The norm here is to federate by default. It’s a social microblog posting service. If you want an opt-in only private service, Mastodon is not it. It’s not designed to be it, it’s not technically it, it’s not socially it.

It has a lot of solid visibility/follow tools and blocking tools to control how I see my feed. But it’s not for people who want active positive consent over how their posts are copied/used across the internet. It would need to be technically rebuilt from the ground up to be that and be a totally different product.

@polotek @anildash I think Marco is making a great point here, Anil.

There are so many other ActivityPub based services that already federate with Mastodon. And Mastodon’s norm is to federate by default and defederate from known bad. This is only a big fight to hate Threads or BlueSky but ignoring dozens of other services that are already doing this.

Luis Villa replied to Marco

@polotek @anildash someone here today spoke of “the” social contract of Mastodon and… no?
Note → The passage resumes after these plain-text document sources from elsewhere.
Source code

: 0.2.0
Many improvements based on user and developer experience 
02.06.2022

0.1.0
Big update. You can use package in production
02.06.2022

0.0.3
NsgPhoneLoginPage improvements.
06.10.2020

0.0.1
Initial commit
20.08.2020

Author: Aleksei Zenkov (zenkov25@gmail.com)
I love me some social contracts, but this person’s idea of the network’s social contract was very different than mine (and I had an account on the first ActivityPub server). The network is already too large to have one set of norms, or one social contract. That fragmentation is perhaps not ideal, but it is reality.

McNeely replied to Luis

@luis_in_brief @polotek @anildash I think Luis is probably right. At this point it's not conceivable to talk about the entire federated model in any cohesive sense of norms. That ship, if it ever even really existed sailed too long ago. Different servers can be loosely aligned and that's cool but there's no one broad consensus.